Collector/Donor Bill Rhoades has been finding and donating art work to the Hallie Ford Museum of Art in Salem since its inception in 1998. In recent years he has focused (no pun intended) on photographs made by photographers from the Northwest or with a Northwest connection. This late winter/spring (until April 23rd) you have a chance to see this work which is extraordinary. Familiar, detailed, delightful, pensive…our place in the world.

Today we had the good fortune to meet Bill and his partner Coralee at the museum to look at the exhibit, beautifully curated by Jonathan Bucci and sensitively installed by Silas Cook.



It was major fun to hear the stories unfold as Bill and Coralee made their way around the exhibition…

Here Coralee remembered the day photographer Terry Toedtemeier took them on an excursion into a cave, as they looked at this beautiful image used for the front of the exhibition brochure (available at the Museum…with a nice essay by Roger Hull).

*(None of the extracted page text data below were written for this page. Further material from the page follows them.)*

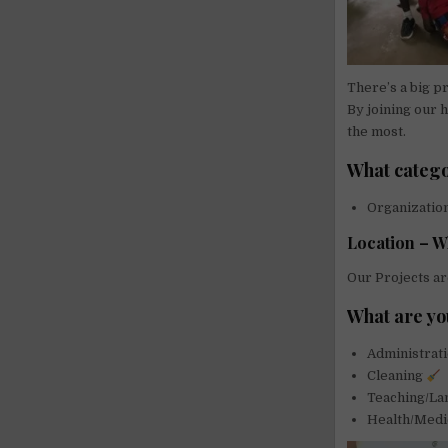
There’s a big p
By joining our 
the most.
What catego
Organizati
Location – W
Our Projects ar
What are yo
Administrat
Cleaning
Teaching/L
Health/Medi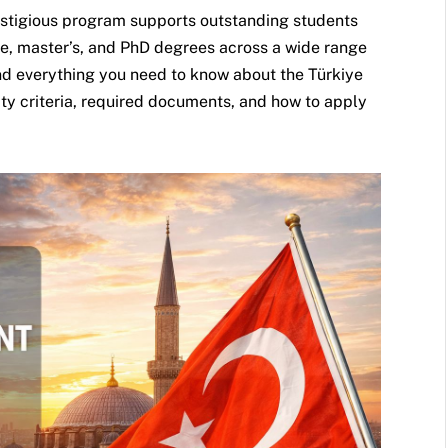
estigious program supports outstanding students
e, master’s, and PhD degrees across a wide range
find everything you need to know about the Türkiye
ity criteria, required documents, and how to apply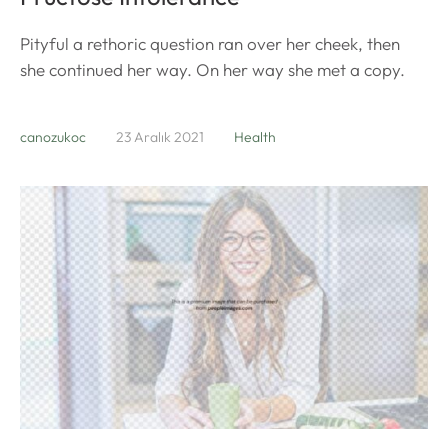
Pityful a rethoric question ran over her cheek, then
she continued her way. On her way she met a copy.
canozukoc
23 Aralık 2021
Health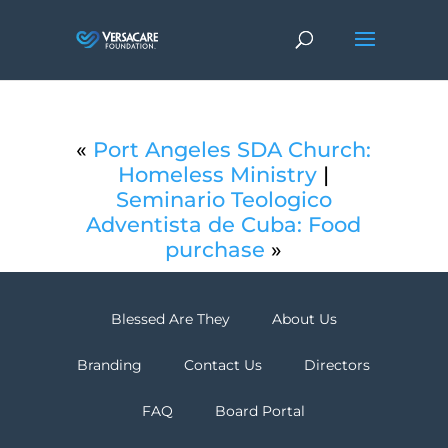
«
Port Angeles SDA Church:
Homeless Ministry
|
Seminario Teologico
Adventista de Cuba: Food
purchase
»
Blessed Are They
About Us
Branding
Contact Us
Directors
FAQ
Board Portal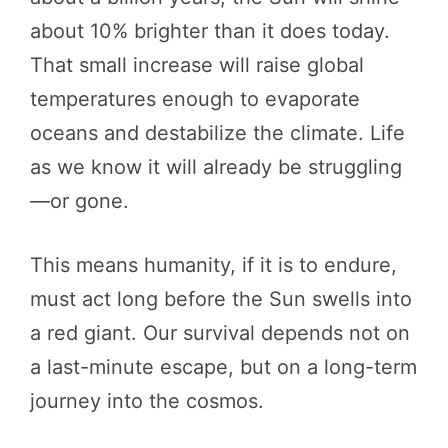
about 10% brighter than it does today.
That small increase will raise global
temperatures enough to evaporate
oceans and destabilize the climate. Life
as we know it will already be struggling
—or gone.
This means humanity, if it is to endure,
must act long before the Sun swells into
a red giant. Our survival depends not on
a last-minute escape, but on a long-term
journey into the cosmos.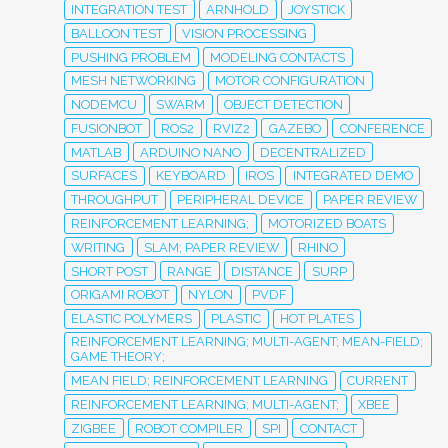
INTEGRATION TEST
ARNHOLD
JOYSTICK
BALLOON TEST
VISION PROCESSING
PUSHING PROBLEM
MODELING CONTACTS
MESH NETWORKING
MOTOR CONFIGURATION
NODEMCU
SWARM
OBJECT DETECTION
FUSIONBOT
ROS2
RVIZ2
GAZEBO
CONFERENCE
MATLAB
ARDUINO NANO
DECENTRALIZED
SURFACES
KEYBOARD
IROS
INTEGRATED DEMO
THROUGHPUT
PERIPHERAL DEVICE
PAPER REVIEW
REINFORCEMENT LEARNING;
MOTORIZED BOATS
WRITING
SLAM; PAPER REVIEW
RHINO
SHORT POST
RANGE
DISTANCE
SURP
ORIGAMI ROBOT
NYLON
PVDF
ELASTIC POLYMERS
PLASTIC
HOT PLATES
REINFORCEMENT LEARNING; MULTI-AGENT; MEAN-FIELD;
GAME THEORY;
MEAN FIELD; REINFORCEMENT LEARNING
CURRENT
REINFORCEMENT LEARNING; MULTI-AGENT;
XBEE
ZIGBEE
ROBOT COMPILER
SPI
CONTACT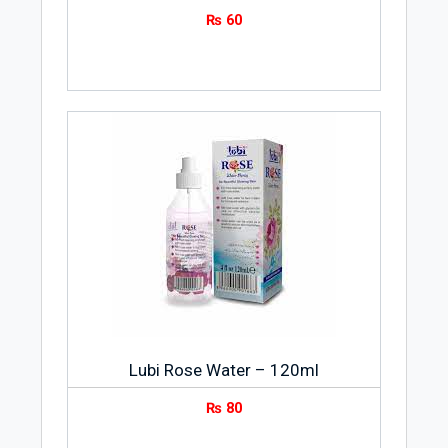
₨
60
Lubi Rose Water – 120ml
₨
80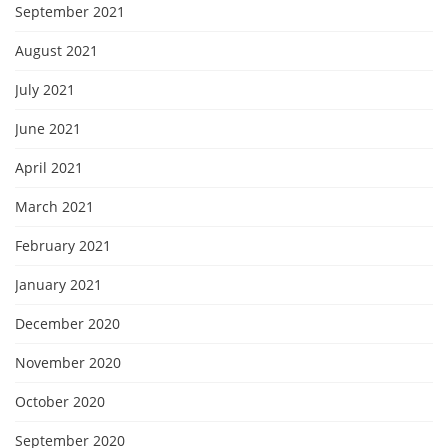
September 2021
August 2021
July 2021
June 2021
April 2021
March 2021
February 2021
January 2021
December 2020
November 2020
October 2020
September 2020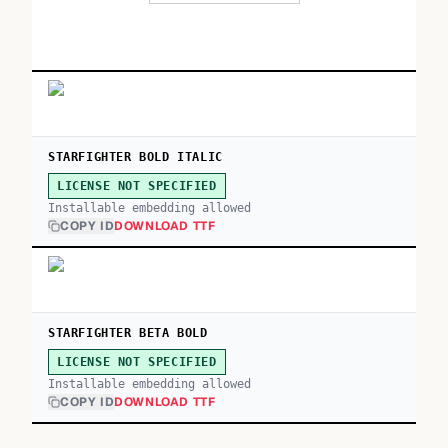
STARFIGHTER BOLD ITALIC
LICENSE NOT SPECIFIED
Installable embedding allowed
COPY ID
DOWNLOAD TTF
STARFIGHTER BETA BOLD
LICENSE NOT SPECIFIED
Installable embedding allowed
COPY ID
DOWNLOAD TTF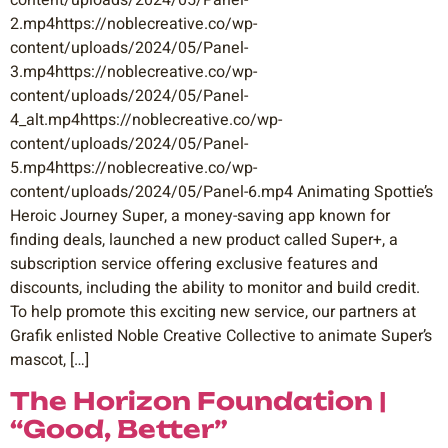
content/uploads/2024/05/Panel-
2.mp4https://noblecreative.co/wp-
content/uploads/2024/05/Panel-
3.mp4https://noblecreative.co/wp-
content/uploads/2024/05/Panel-
4_alt.mp4https://noblecreative.co/wp-
content/uploads/2024/05/Panel-
5.mp4https://noblecreative.co/wp-
content/uploads/2024/05/Panel-6.mp4 Animating Spottie’s
Heroic Journey Super, a money-saving app known for
finding deals, launched a new product called Super+, a
subscription service offering exclusive features and
discounts, including the ability to monitor and build credit.
To help promote this exciting new service, our partners at
Grafik enlisted Noble Creative Collective to animate Super’s
mascot, […]
The Horizon Foundation |
“Good, Better”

The images are varied and numerous with the thread of place running throughout the exhibition (located on the second floor in the Study Gallery and the Print Study Center…)









All of the donations from Bill are made in memory of his parents Murna and Vay Rhoades, and I appreciated seeing this snapshot of them in the display case…putting faces to the names…

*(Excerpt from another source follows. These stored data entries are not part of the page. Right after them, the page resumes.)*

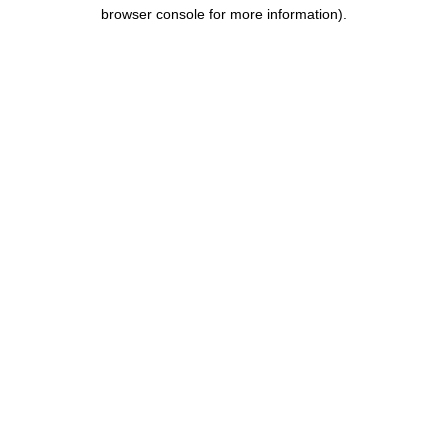
browser console for more information).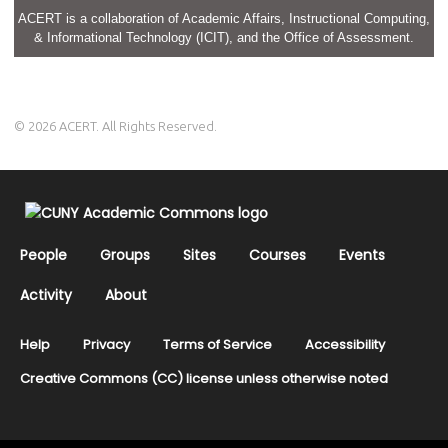
ACERT is a collaboration of Academic Affairs, Instructional Computing,
& Informational Technology (ICIT), and the Office of Assessment.
© 2026 ACERT. All Rights Reserved.
People
Groups
Sites
Courses
Events
Activity
About
Help
Privacy
Terms of Service
Accessibility
Creative Commons (CC) license unless otherwise noted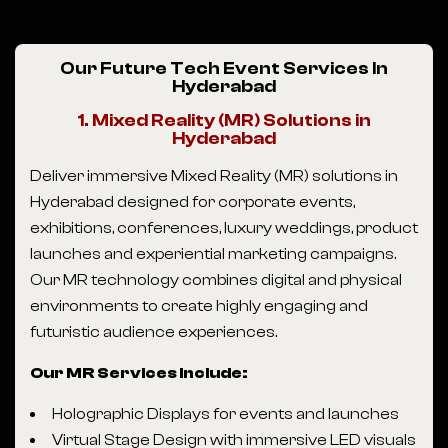
Our Future Tech Event Services In
Hyderabad
1. Mixed Reality (MR) Solutions in
Hyderabad
Deliver immersive Mixed Reality (MR) solutions in
Hyderabad designed for corporate events,
exhibitions, conferences, luxury weddings, product
launches and experiential marketing campaigns.
Our MR technology combines digital and physical
environments to create highly engaging and
futuristic audience experiences.
Our MR Services Include:
Holographic Displays for events and launches
Virtual Stage Design with immersive LED visuals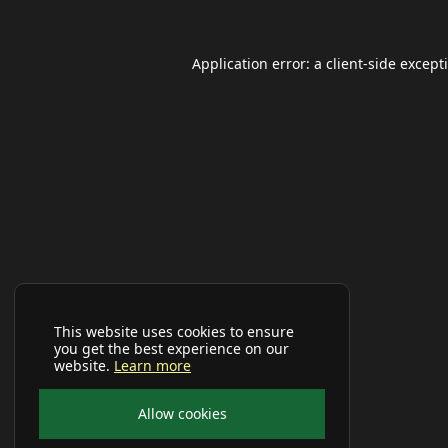
Application error: a
client
-side except
This website uses cookies to ensure
you get the best experience on our
website.
Learn more
Allow cookies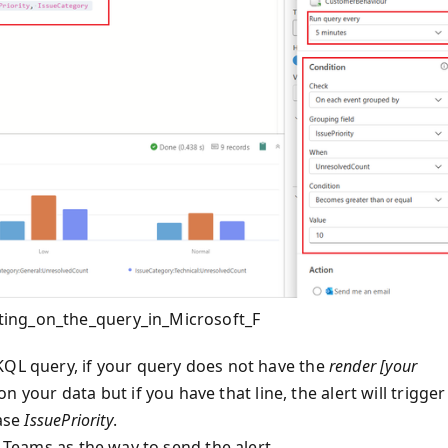
ting_on_the_query_in_Microsoft_F
KQL query, if your query does not have the
render [your
on your data but if you have that line, the alert will trigger
case
IssuePriority
.
g Teams as the way to send the alert.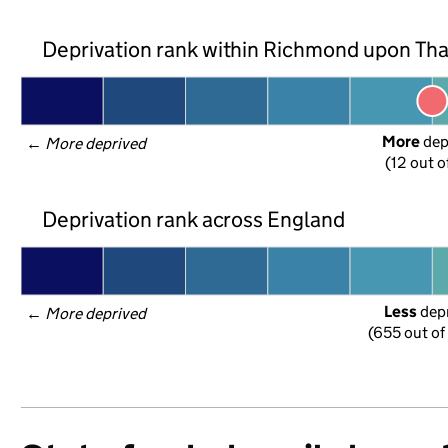
Deprivation rank within Richmond upon T
More
 de
← 
More deprived
(12 out o
Deprivation rank across England
Less
 dep
← 
More deprived
(655 out of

I really hope you take this opportunity to visit the Hallie Ford Museum of Art, and while you are upstairs, there are many things on loan including this wonderful Ad Reinhart from 1950 and, my personal favorite this little Alice Neel watercolor of the Harlem River in 1927…very wittily hung next to a Corot. Go, no kidding.


I LOVE the Alice Neel, and the new exhibition looks quite terrific!
Nicely done.
Thanks so much Bonnie, can’t wait to see this show in person!